═══ PASSAGE TO READ ═══

We felt the breeze in our hair some more. It has been very breezy this spring!

We rode some more and watched a storm come in! We even got a little bit of rain. Every little bit helps to grow the grass and get us through. It has been very dry here.

A different kind of magnificent painting.

We went to the beach and relaxed this past weekend! As cliché as it may sound, I do love a long walk on the beach, especially at sunrise with my pup. The water was…was…from somewhere else? I really do not have the words. Our beach does not usually look like this. I almost felt like we were in a different country.

It was nice to sit and truly relax without a thought of what needed to be done.

Merle loves long walks on the beach too!

We drove back to town early yesterday morning, wonderfully tired. I will not lie, it was a little difficult to get out of bed this morning! That could also have something to do with deciding to assemble a fountain for my patio at my usual bed time.

═══ DATASET RECORDS ═══

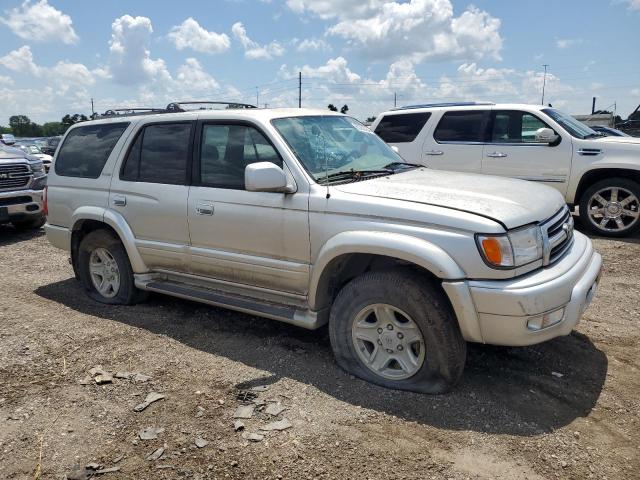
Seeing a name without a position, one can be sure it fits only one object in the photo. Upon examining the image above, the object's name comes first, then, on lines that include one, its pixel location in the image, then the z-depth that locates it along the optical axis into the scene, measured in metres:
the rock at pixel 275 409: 3.35
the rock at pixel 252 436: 3.09
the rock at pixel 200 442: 3.05
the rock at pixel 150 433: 3.16
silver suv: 3.20
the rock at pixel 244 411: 3.33
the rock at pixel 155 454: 2.96
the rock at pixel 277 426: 3.19
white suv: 7.73
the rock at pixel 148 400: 3.47
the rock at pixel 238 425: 3.19
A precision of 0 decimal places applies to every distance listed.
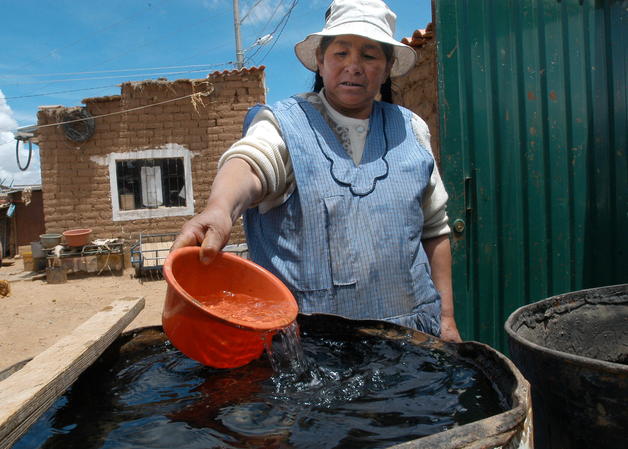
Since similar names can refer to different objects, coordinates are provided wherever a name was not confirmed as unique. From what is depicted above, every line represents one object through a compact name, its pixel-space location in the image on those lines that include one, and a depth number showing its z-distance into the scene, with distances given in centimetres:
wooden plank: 84
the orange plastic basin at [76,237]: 991
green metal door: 299
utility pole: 1741
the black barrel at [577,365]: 114
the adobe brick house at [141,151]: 1020
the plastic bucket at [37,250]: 1100
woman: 162
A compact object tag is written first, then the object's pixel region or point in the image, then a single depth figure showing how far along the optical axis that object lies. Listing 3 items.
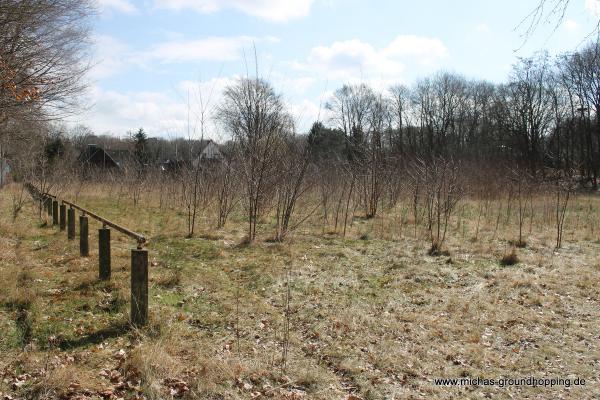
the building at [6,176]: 27.18
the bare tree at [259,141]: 10.56
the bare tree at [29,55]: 7.79
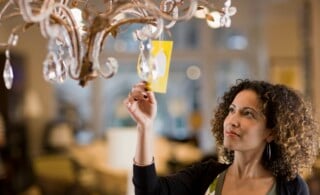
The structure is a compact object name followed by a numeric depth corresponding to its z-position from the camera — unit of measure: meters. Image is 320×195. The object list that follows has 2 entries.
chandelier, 1.71
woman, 2.07
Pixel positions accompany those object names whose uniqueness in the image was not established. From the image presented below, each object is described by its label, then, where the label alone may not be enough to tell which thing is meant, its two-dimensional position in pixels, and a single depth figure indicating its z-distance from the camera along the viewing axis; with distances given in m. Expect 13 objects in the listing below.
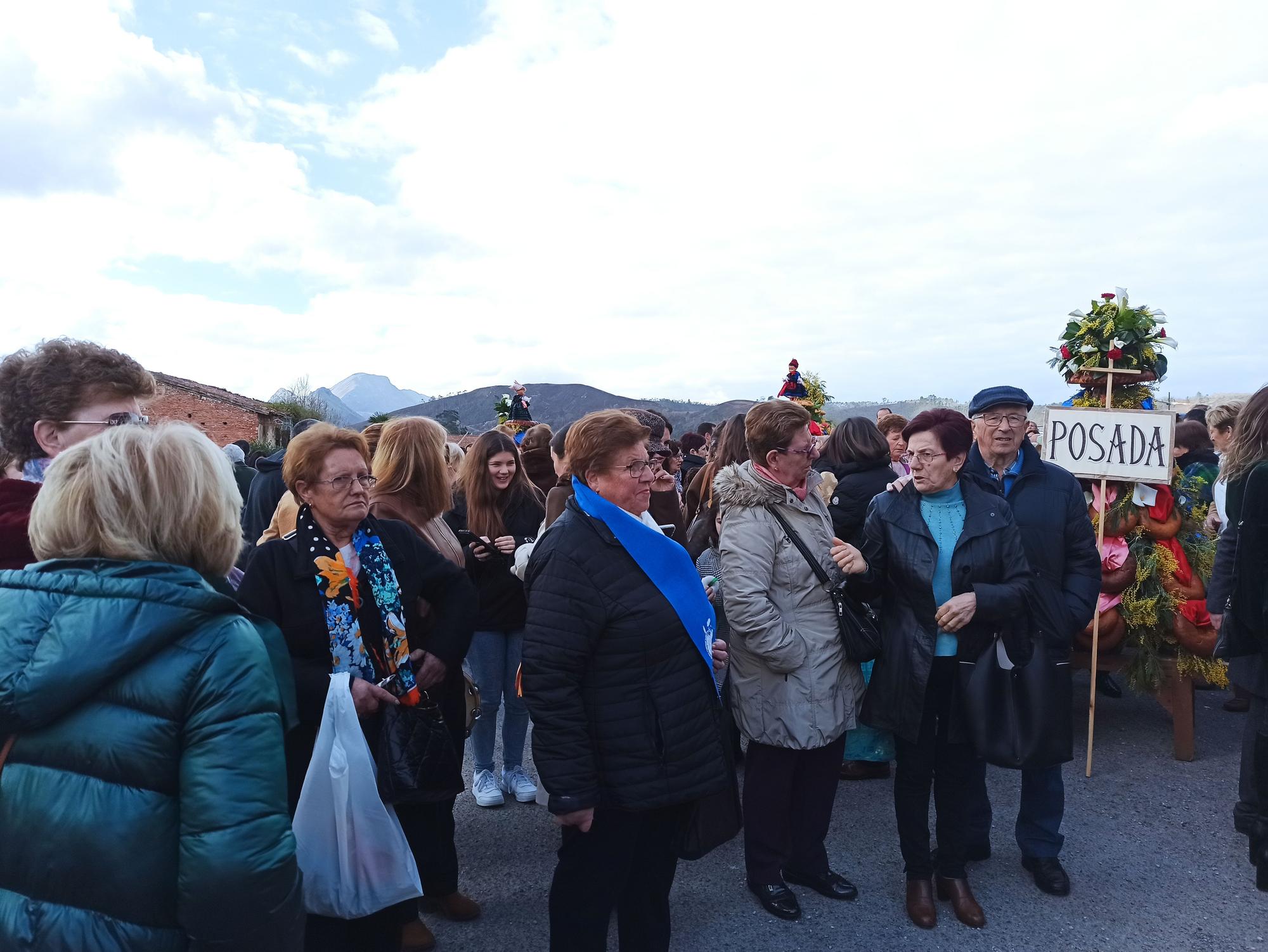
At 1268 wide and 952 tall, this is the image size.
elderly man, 3.54
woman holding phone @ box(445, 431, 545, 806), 4.27
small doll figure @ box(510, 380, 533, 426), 9.17
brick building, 30.12
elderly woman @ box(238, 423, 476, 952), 2.41
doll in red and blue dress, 7.50
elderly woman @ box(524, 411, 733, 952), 2.40
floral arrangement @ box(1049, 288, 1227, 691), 4.93
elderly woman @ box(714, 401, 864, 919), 3.30
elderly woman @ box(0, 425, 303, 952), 1.48
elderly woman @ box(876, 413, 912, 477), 6.87
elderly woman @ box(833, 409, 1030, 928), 3.28
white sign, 4.71
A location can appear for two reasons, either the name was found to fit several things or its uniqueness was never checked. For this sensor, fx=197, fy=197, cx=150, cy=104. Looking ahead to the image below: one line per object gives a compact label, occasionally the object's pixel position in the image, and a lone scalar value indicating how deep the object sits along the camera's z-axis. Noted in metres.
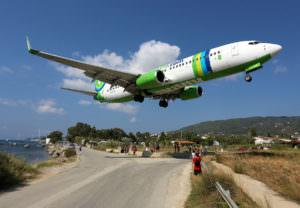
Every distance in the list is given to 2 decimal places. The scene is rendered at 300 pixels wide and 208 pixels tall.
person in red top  11.24
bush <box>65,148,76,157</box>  38.35
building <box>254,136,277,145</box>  109.41
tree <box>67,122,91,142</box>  166.35
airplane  17.19
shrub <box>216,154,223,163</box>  18.88
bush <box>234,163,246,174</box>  13.70
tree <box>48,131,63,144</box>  170.90
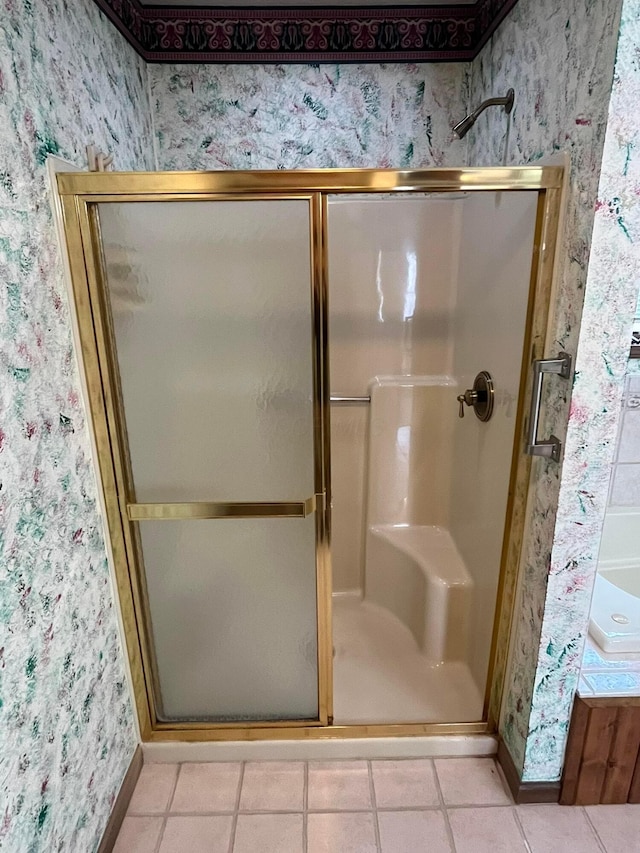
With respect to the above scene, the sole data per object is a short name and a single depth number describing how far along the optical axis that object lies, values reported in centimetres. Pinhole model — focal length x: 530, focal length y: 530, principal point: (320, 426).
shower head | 148
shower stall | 123
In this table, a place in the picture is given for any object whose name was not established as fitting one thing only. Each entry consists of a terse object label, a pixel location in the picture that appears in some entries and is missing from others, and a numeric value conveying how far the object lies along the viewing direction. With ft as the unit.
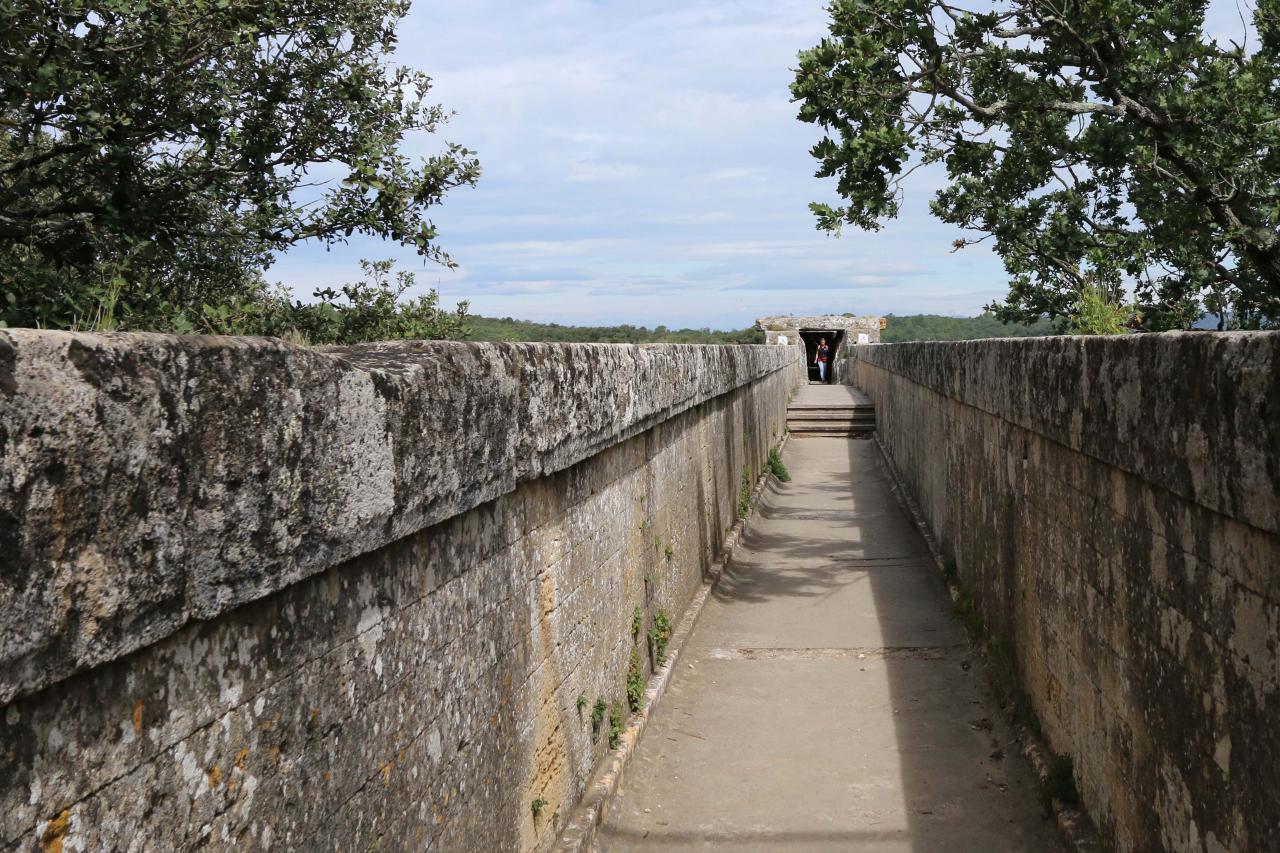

═══

-- AIM OF THE EXERCISE --
Copy everything from "We rode some" down to "very dry here." in the post about riding and the beach, swapping "storm" for "squall".

-- WRITTEN ANSWER --
We rode some more and watched a squall come in! We even got a little bit of rain. Every little bit helps to grow the grass and get us through. It has been very dry here.